Exercise materials
*** Begin section ***
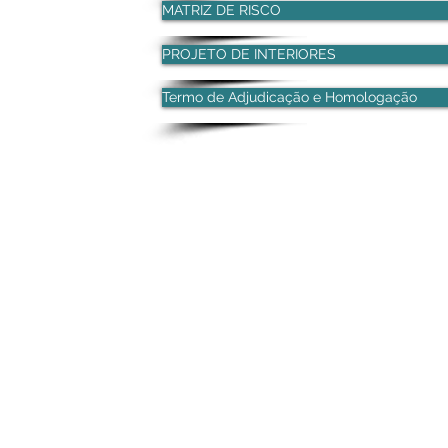
MATRIZ DE RISCO
PROJETO DE INTERIORES
Termo de Adjudicação e Homologação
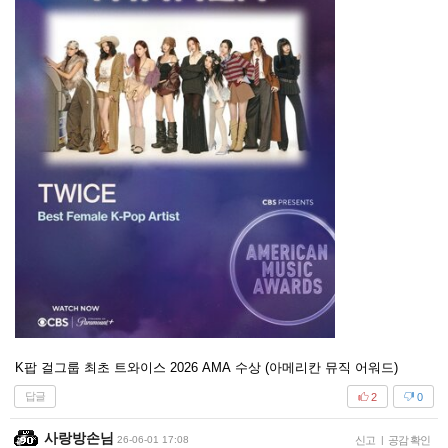
K팝 걸그룹 최초 트와이스 2026 AMA 수상 (아메리칸 뮤직 어워드)
답글
2
0
사랑방손님
26-06-01 17:08
신고
|
공감 확인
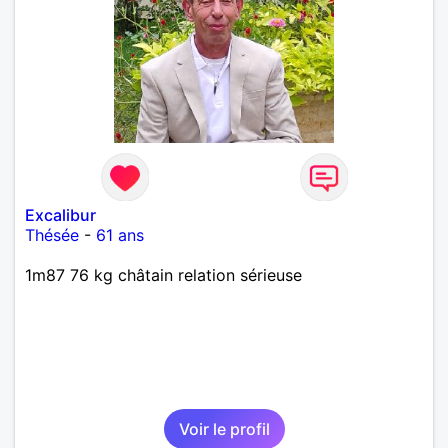
Excalibur
Thésée
-
61 ans
1m87 76 kg châtain relation sérieuse
Voir le profil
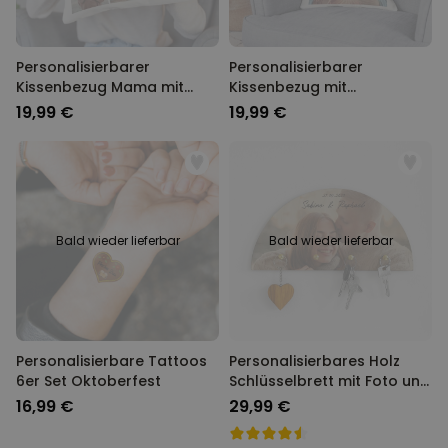
Personalisierbarer
Personalisierbarer
Kissenbezug Mama mit
Kissenbezug mit
Fotos und Text
Heiligenschein und Gesicht
19,99 €
19,99 €
Bald wieder lieferbar
Bald wieder lieferbar
Personalisierbare Tattoos
Personalisierbares Holz
6er Set Oktoberfest
Schlüsselbrett mit Foto und
Text
16,99 €
29,99 €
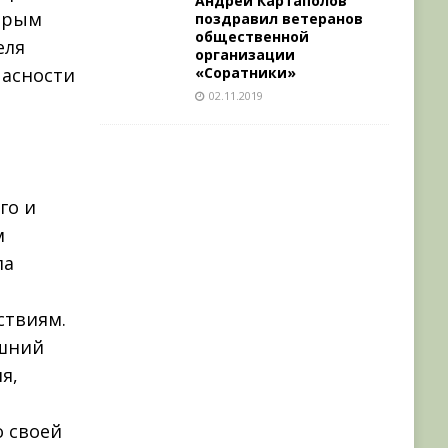
Андрей Картаполов
торым
поздравил ветеранов
общественной
еля
организации
«Соратники»
пасности
02.11.2019
го и
м
ла
ствиям.
ашний
я,
о своей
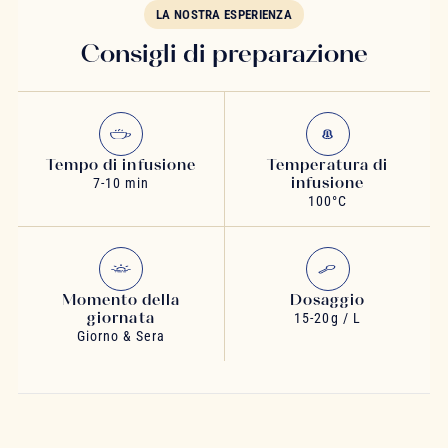
LA NOSTRA ESPERIENZA
Consigli di preparazione
Tempo di infusione
Temperatura di
infusione
7-10 min
100°C
Momento della
Dosaggio
giornata
15-20g / L
Giorno & Sera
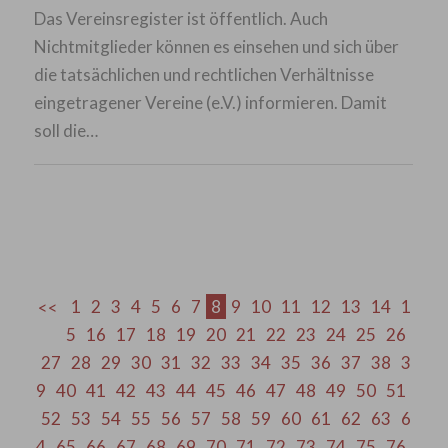
Das Vereinsregister ist öffentlich. Auch
Nichtmitglieder können es einsehen und sich über
die tatsächlichen und rechtlichen Verhältnisse
eingetragener Vereine (e.V.) informieren. Damit
soll die…
1
2
3
4
5
6
7
8
9
10
11
12
13
14
1
5
16
17
18
19
20
21
22
23
24
25
26
27
28
29
30
31
32
33
34
35
36
37
38
3
9
40
41
42
43
44
45
46
47
48
49
50
51
52
53
54
55
56
57
58
59
60
61
62
63
6
4
65
66
67
68
69
70
71
72
73
74
75
76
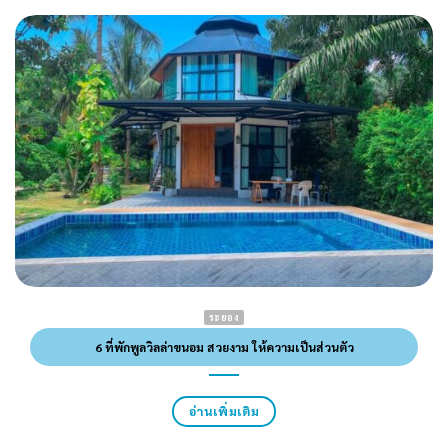
ระยอง
6 ที่พักพูลวิลล่าขนอม สวยงาม ให้ความเป็นส่วนตัว
อ่านเพิ่มเติม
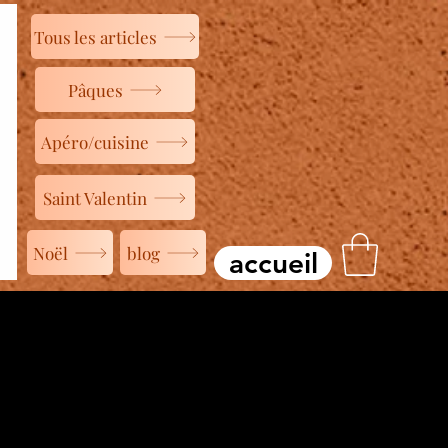
Tous les articles
Pâques
Apéro/cuisine
Saint Valentin
Noël
blog
accueil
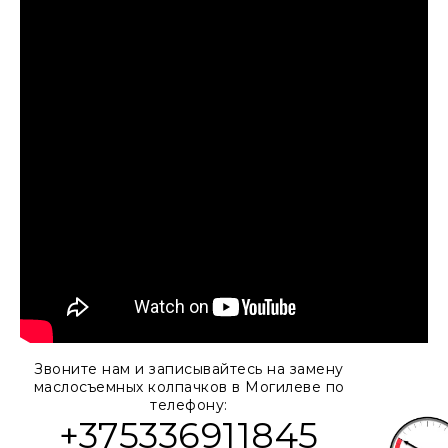
Звоните нам и записывайтесь на замену
маслосъемных колпачков в Могилеве по
телефону:
+375336911845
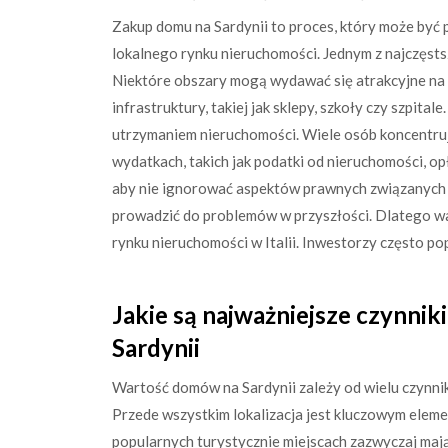
Zakup domu na Sardynii to proces, który może być p
lokalnego rynku nieruchomości. Jednym z najczęsts
Niektóre obszary mogą wydawać się atrakcyjne na 
infrastruktury, takiej jak sklepy, szkoły czy szpit
utrzymaniem nieruchomości. Wiele osób koncentruj
wydatkach, takich jak podatki od nieruchomości, o
aby nie ignorować aspektów prawnych związanych 
prowadzić do problemów w przyszłości. Dlatego wa
rynku nieruchomości w Italii. Inwestorzy często p
Jakie są najważniejsze czynni
Sardynii
Wartość domów na Sardynii zależy od wielu czynni
Przede wszystkim lokalizacja jest kluczowym eleme
popularnych turystycznie miejscach zazwyczaj mają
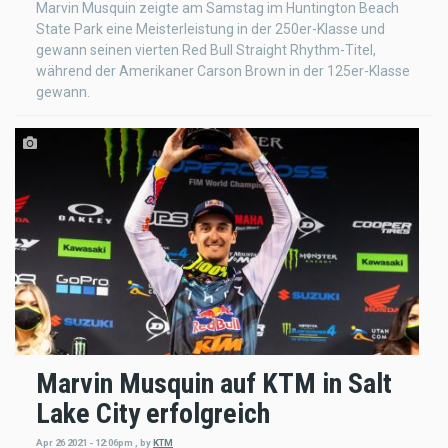
Marvin Musquin zeigte am Samstag im Huntington Beach
State Park eine Meisterleistung in der 250er-Klasse und
gewann seinen vierten Red Bull Straight Rhythm-Titel,
während der Amerikaner Carson Brown in der 125er-Klasse
gewann.
Marvin Musquin auf KTM in Salt
Lake City erfolgreich
Apr 26 2021 - 12:06pm
,
by
KTM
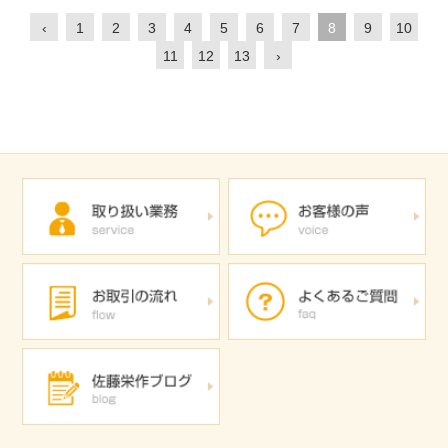
‹
1
2
3
4
5
6
7
8
9
10
11
12
13
›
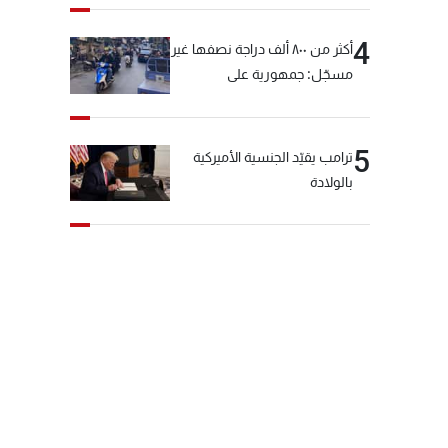
4
أكثر من ٨٠٠ ألف دراجة نصفها غير
مسجّل: جمهورية على
"دولابَين"!
5
ترامب يقيّد الجنسية الأميركية
بالولادة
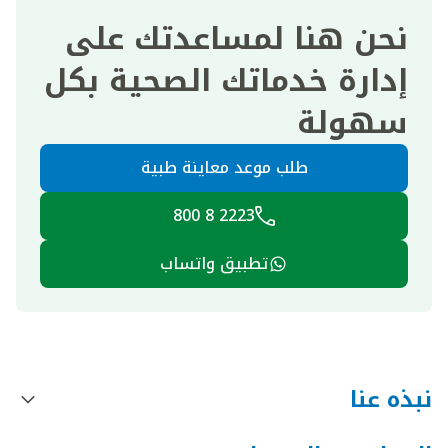
نحن هنا لمساعدتك على
إدارة خدماتك الصحية بكل
سهولة
طلب موعد معاينة طبية
2223 8 800
تطبيق واتساب
نبذه عنا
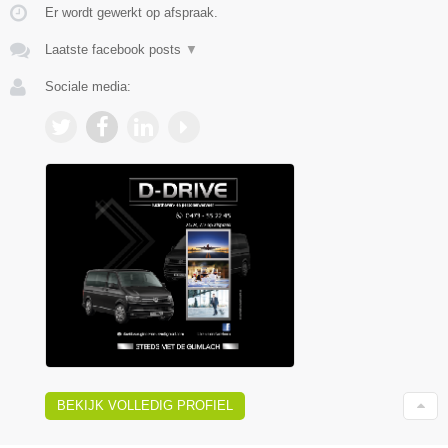
Er wordt gewerkt op afspraak.
Laatste facebook posts
▼
Sociale media:
BEKIJK VOLLEDIG PROFIEL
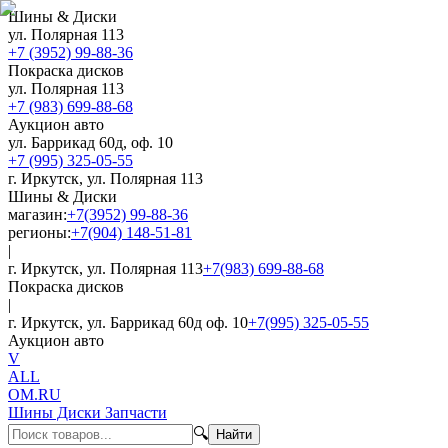
Шины & Диски
ул. Полярная 113
+7 (3952) 99-88-36
Покраска дисков
ул. Полярная 113
+7 (983) 699-88-68
Аукцион авто
ул. Баррикад 60д, оф. 10
+7 (995) 325-05-55
г. Иркутск, ул. Полярная 113
Шины & Диски
магазин:
+7(3952) 99-88-36
регионы:
+7(904) 148-51-81
|
г. Иркутск, ул. Полярная 113
+7(983) 699-88-68
Покраска дисков
|
г. Иркутск, ул. Баррикад 60д оф. 10
+7(995) 325-05-55
Аукцион авто
V
ALL
OM.RU
Шины Диски Запчасти
🔍
Найти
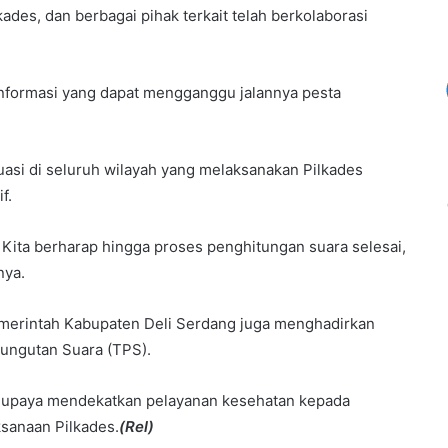
ades, dan berbagai pihak terkait telah berkolaborasi
informasi yang dapat mengganggu jalannya pesta
asi di seluruh wilayah yang melaksanakan Pilkades
f.
f. Kita berharap hingga proses penghitungan suara selesai,
nya.
merintah Kabupaten Deli Serdang juga menghadirkan
mungutan Suara (TPS).
i upaya mendekatkan pelayanan kesehatan kepada
sanaan Pilkades.
(Rel)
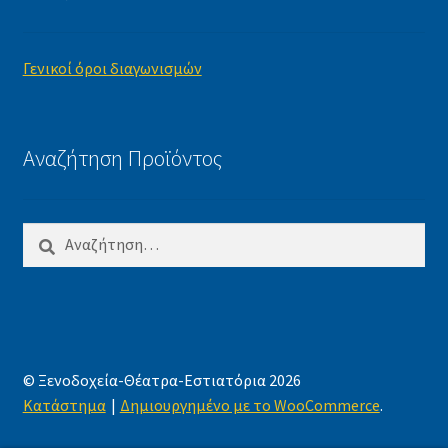
Γενικοί όροι διαγωνισμών
Αναζήτηση Προϊόντος
Αναζήτηση
για:
© Ξενοδοχεία-Θέατρα-Εστιατόρια 2026
Κατάστημα
Δημιουργημένο με το WooCommerce
.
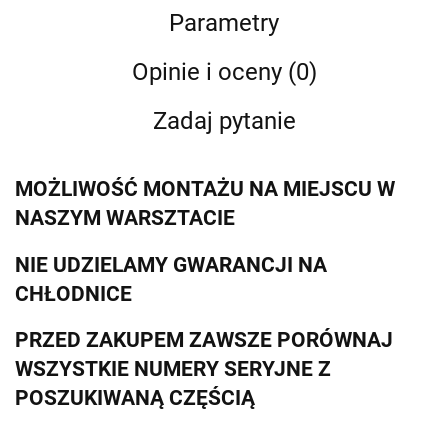
Parametry
Opinie i oceny (0)
Zadaj pytanie
MOŻLIWOŚĆ MONTAŻU NA MIEJSCU W
NASZYM WARSZTACIE
NIE UDZIELAMY GWARANCJI NA
CHŁODNICE
PRZED ZAKUPEM ZAWSZE PORÓWNAJ
WSZYSTKIE NUMERY SERYJNE Z
POSZUKIWANĄ CZĘŚCIĄ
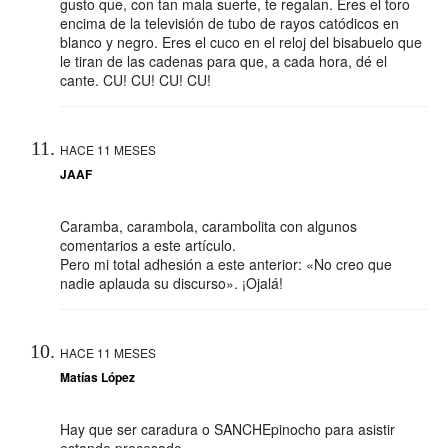
gusto que, con tan mala suerte, te regalan. Eres el toro
encima de la televisión de tubo de rayos catódicos en
blanco y negro. Eres el cuco en el reloj del bisabuelo que
le tiran de las cadenas para que, a cada hora, dé el
cante. CU! CU! CU! CU!
HACE 11 MESES
JAAF
Caramba, carambola, carambolita con algunos
comentarios a este artículo.
Pero mi total adhesión a este anterior: «No creo que
nadie aplauda su discurso». ¡Ojalá!
HACE 11 MESES
Matías López
Hay que ser caradura o SANCHEpinocho para asistir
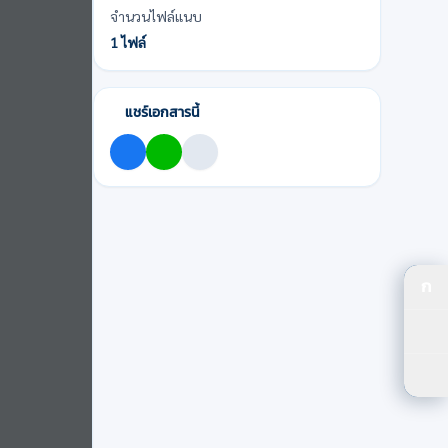
จำนวนไฟล์แนบ
1 ไฟล์
แชร์เอกสารนี้
ก
ปร
ปรั
ตัว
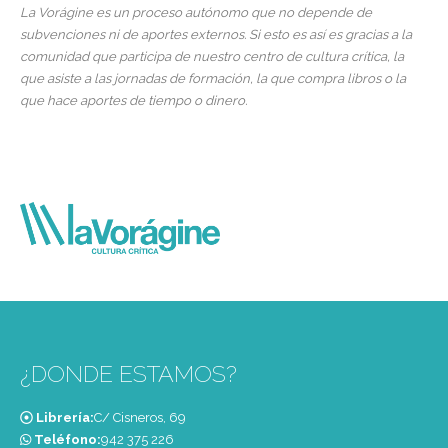
La Vorágine es un proceso autónomo que no depende de
subvenciones ni de aportes externos. Si esto es así es gracias a la
comunidad que participa de nuestro centro de cultura crítica, la
que asiste a las jornadas de formación, la que compra libros o la
que hace aportes de tiempo o dinero.
¿DONDE ESTAMOS?
Librería:
C/ Cisneros, 69
Teléfono:
‭942 375 226‬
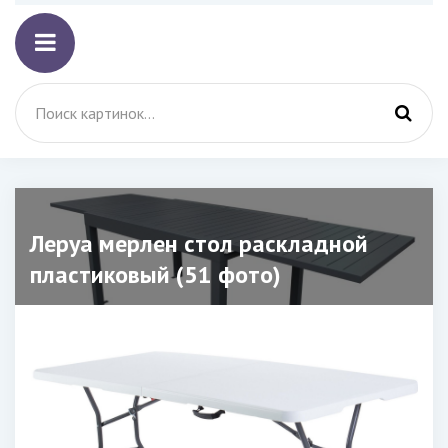
Леруа мерлен стол раскладной
пластиковый (51 фото)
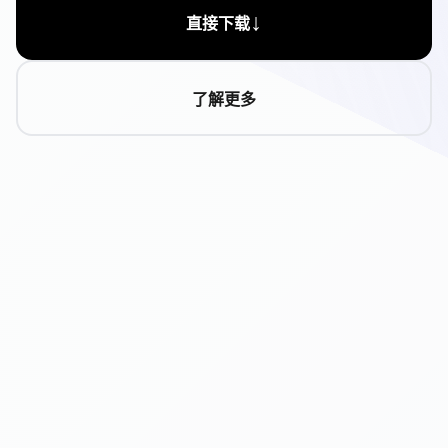
↓
直接下载
了解更多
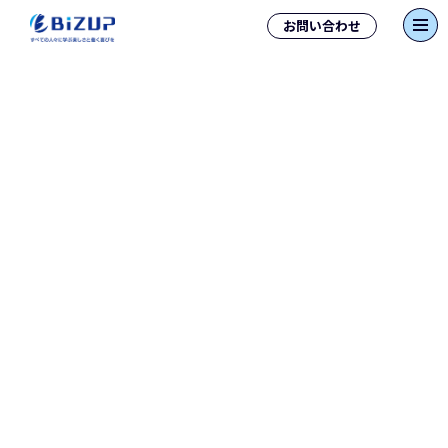
お問い合わせ
2025/11/20
インタビュー
スタートアップ税理士法人 代表の
大堀優先生にインタビュー
スタートアップ税理士法人 和歌山オフィスにて代表の大堀優先生
にインタビュー 11月20日、スタートアップ税理士法人 和歌山オフ
ィスにて代表の大堀優先生に、当社代表 吉岡高広がインタビュー
を行いました。・なぜ和歌山にオフィ […]
2025/10/22
インタビュー
会報誌「BIZUP」2026年1月号 新春
特別座談会を開催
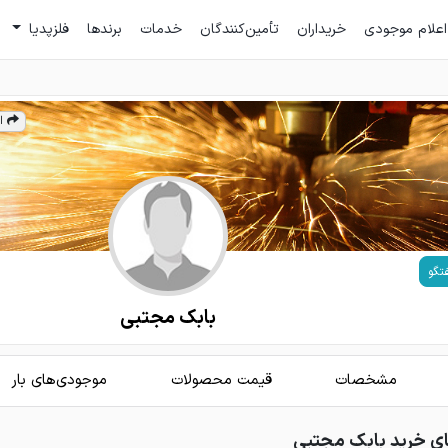
اعلام موجودی
خریداران
تأمین‌کنندگان
خدمات
برندها
فلزپدیا
ا
تگو
بابک مجتبی
مشخصات
قیمت محصولات
موجودی‌های بار
ی خرید بابک مجتبی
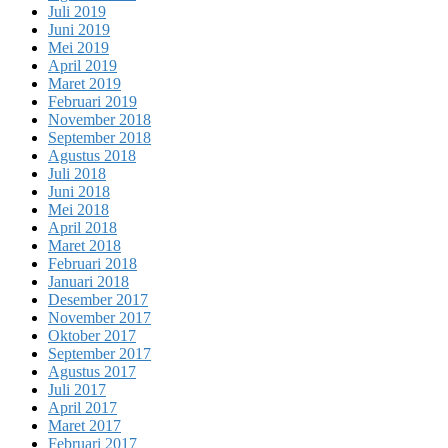
Juli 2019
Juni 2019
Mei 2019
April 2019
Maret 2019
Februari 2019
November 2018
September 2018
Agustus 2018
Juli 2018
Juni 2018
Mei 2018
April 2018
Maret 2018
Februari 2018
Januari 2018
Desember 2017
November 2017
Oktober 2017
September 2017
Agustus 2017
Juli 2017
April 2017
Maret 2017
Februari 2017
*** End section ***
Please set down the lines of the entries above, from the line holding "จำนวนไฟล์แนบ" through the line holding "ی خرید بابک مجتبی", inclusive, leaving the pictures out of your answer.

Your solution
จำนวนไฟล์แนบ
1 ไฟล์
แชร์เอกสารนี้
ก
ปร
ปรั
ตัว
La Vorágine es un proceso autónomo que no depende de
subvenciones ni de aportes externos. Si esto es así es gracias a la
comunidad que participa de nuestro centro de cultura crítica, la
que asiste a las jornadas de formación, la que compra libros o la
que hace aportes de tiempo o dinero.
¿DONDE ESTAMOS?
Librería:
C/ Cisneros, 69
Teléfono:
‭942 375 226‬
Леруа мерлен стол раскладной
пластиковый (51 фото)
↓
直接下载
了解更多
お問い合わせ
2025/11/20
インタビュー
スタートアップ税理士法人 代表の
大堀優先生にインタビュー
スタートアップ税理士法人 和歌山オフィスにて代表の大堀優先生
にインタビュー 11月20日、スタートアップ税理士法人 和歌山オフ
ィスにて代表の大堀優先生に、当社代表 吉岡高広がインタビュー
を行いました。・なぜ和歌山にオフィ […]
2025/10/22
インタビュー
会報誌「BIZUP」2026年1月号 新春
特別座談会を開催
اعلام موجودی
خریداران
تأمین‌کنندگان
خدمات
برندها
فلزپدیا
ا
تگو
بابک مجتبی
مشخصات
قیمت محصولات
موجودی‌های بار
ی خرید بابک مجتبی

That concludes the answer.